How efficient is this process? (Note that harvesting in of itself only happens in two seasons.)

To get 43 Bread / 12.47 seconds, we need 1 bread baker, 0.09 Flour Millers, and 0.22 Wheat harvesters. So that’s 1.31 people, which consumes about 13 bread in that time. Even if we double our Wheat harvest rate to compensate for the seasons, our upkeep inches up to maybe 15. Bread is actually the most overpowered food in the game, even if its production flow is the most complicated.

1/5 Apothecaries

Level 3: Exp: 1140/14400

Meh. They cure stuff, you might want them for medicine. You want to ensure that you have the fruit to supply them or else you may run into some problems.

So you have my gut-level analysis versus a more concrete analysis. As you can see, it differs from hard calculation.


Anyway, back to the game. After a lot of idling, we begin Year 7.

At this point, more of my professions are leveling up. Ranchers hit lv7, nothing special happened. Interestingly, once they hit level 7, the experience counter returns to normal (at level 6 it was reading Max Level). Also fortunately, once they start generating research points, the experience to next level caps out at 388800. (which is a lot, true) Remaining to hit lv5 are the Miner, Beekeeper, Apothecary (still at level 3…), and Baker professions.

I mostly leave it open as a background process for the next few years.

Ok, so I’m back. We are almost at the end of Year 9 now. Leveling is pretty much the status quo as I still need to reach lv5 on the Beekeeper and Apothecary. I tried conquering things again for the kicks and it seems to work now! Not sure what to actually do about them though, but hey it’s fun.

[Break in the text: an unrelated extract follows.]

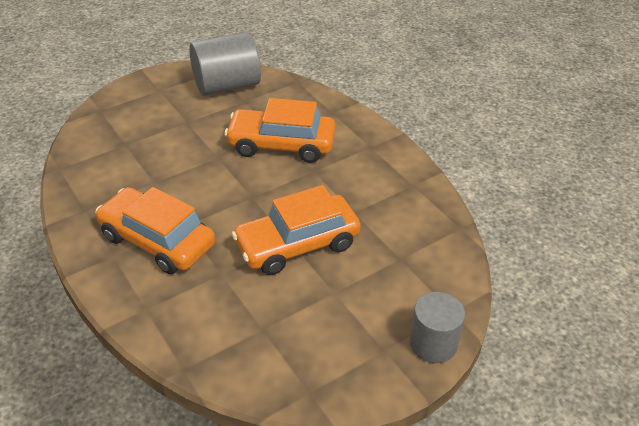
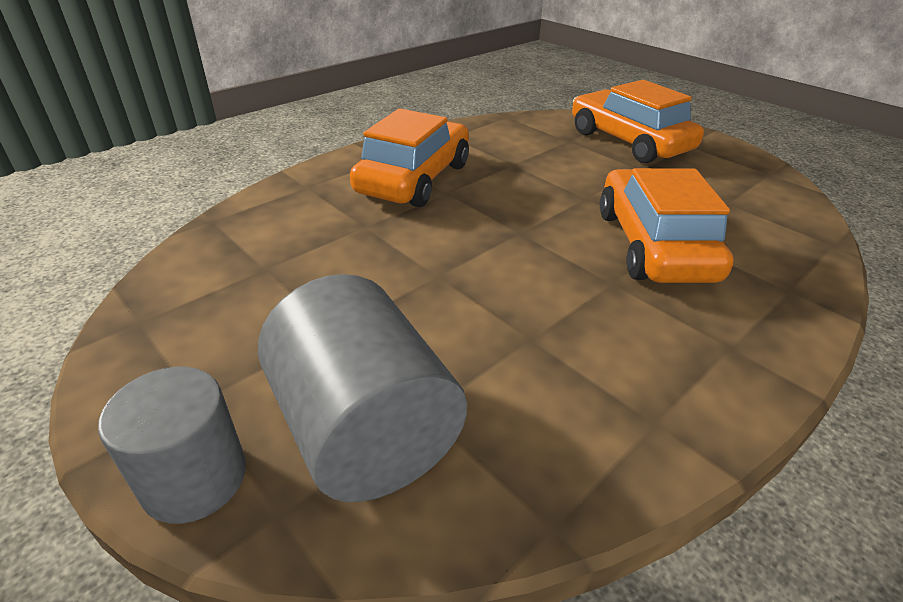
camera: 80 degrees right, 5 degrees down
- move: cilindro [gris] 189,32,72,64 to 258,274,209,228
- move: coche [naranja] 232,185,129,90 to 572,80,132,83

Conquest works now! To some extent, at least. I get no plot points for doing so, but hey it’s fun. War is fun. After a few more stealth updates, it turns out that you can end up annexing a territory for a periodic influx of resources every ingame month, or get a one-time lump sum worth 5 months of resources. Except razing (the lump sum option) isn’t permanent, and you can re-raid it immediately. A clear oversight. Oh well.

I finish up leveling things by the end of Year 10. Some interesting developments: my apothecaries can now manufacture poison. Some raidable resources from conquest include Research Points (for the lab/university building) and an unnamed resource that could be some advanced resource to be developed. Who knows.

The chat interface got some much needed updates.

At this point, I think I’ve basically exhausted the gameplay of the entire game (again), for now until updates change that. It’s rather sad (or annoying from an OCD perspective) that you can’t actually get all of the upgrades since you can’t select specialized upgrades past level 5, and the university hasn’t been developed yet. But who knows.